## [Try it]
Transcribe the text lines of every item below verbatim, omitting the pictures from your answer.

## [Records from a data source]
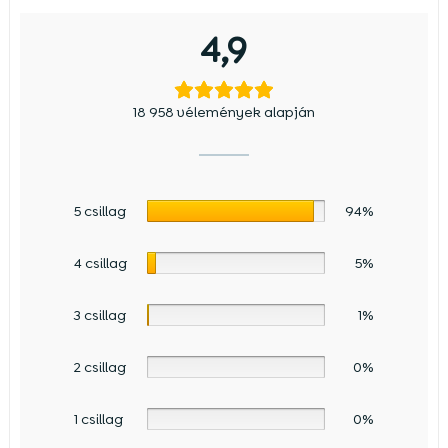
4,9
18 958 vélemények alapján
5 csillag
94%
4 csillag
5%
3 csillag
1%
2 csillag
0%
1 csillag
0%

## [Answer for the task]
4,9
18 958 vélemények alapján
5 csillag
94%
4 csillag
5%
3 csillag
1%
2 csillag
0%
1 csillag
0%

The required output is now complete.